Answer:
The tension in the rope (468.19 N) is less than the maximum force the rope can withstand (525 N), the rope will be able to support the bucket at the bottom of the circle without breaking.
Step-by-step explanation:
To calculate the tension in the rope at the bottom of the circle, we need to consider the forces acting on the bucket. At the bottom of the circle, two main forces are acting on the bucket:
Tension force (T) in the rope, directed upward.
Gravitational force (weight) acting downward.
Since the bucket is moving in a circular path at a constant speed, there is also a centripetal force acting inward toward the center of the circle. In this case, the centripetal force is provided by the tension in the rope.
The tension in the rope can be calculated using the following formula:
Tension (T) = Centripetal Force
The centripetal force can be calculated using the formula:
Centripetal Force = (mass of the bucket) × (centripetal acceleration)

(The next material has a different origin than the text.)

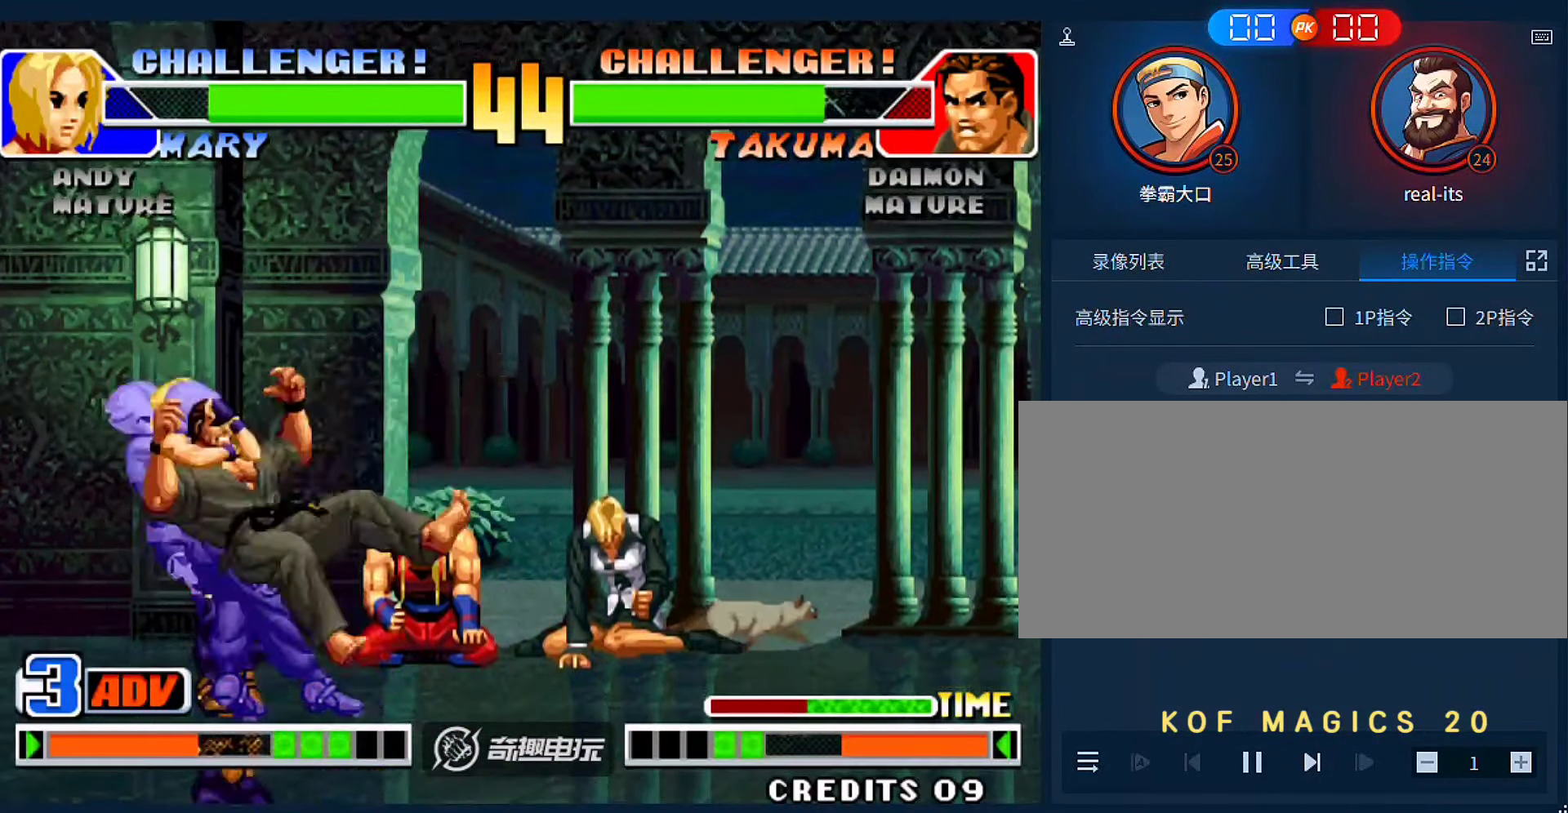
{"buttons": [], "left_stick": "left", "events": []}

The centripetal acceleration can be calculated using the formula:
Centripetal acceleration = (angular velocity)^2 × (radius of the circle)
Given data:
Mass of the bucket (m) = 4.54 kg
Frequency of rotation (f) = 2.0 Hz
Length of the rope (radius of the circle, r) = 65 cm = 0.65 m
Maximum force the rope can withstand = 525 N
Step 1: Calculate the centripetal acceleration.
First, we need to find the angular velocity (ω) using the frequency:
Angular velocity (ω) = 2π × (frequency)
ω = 2π × 2.0 Hz ≈ 12.57 rad/s
Now, calculate the centripetal acceleration:
Centripetal acceleration = ω^2 × r
Centripetal acceleration = (12.57 rad/s)^2 × 0.65 m ≈ 103.20 m/s²
Step 2: Calculate the tension in the rope.
Now, we can calculate the tension (T) in the rope using the centripetal force formula:
Tension (T) = Mass × Centripetal acceleration
T = 4.54 kg × 103.20 m/s² ≈ 468.19 N
Since the tension in the rope (468.19 N) is less than the maximum force the rope can withstand (525 N), the rope will be able to support the bucket at the bottom of the circle without breaking.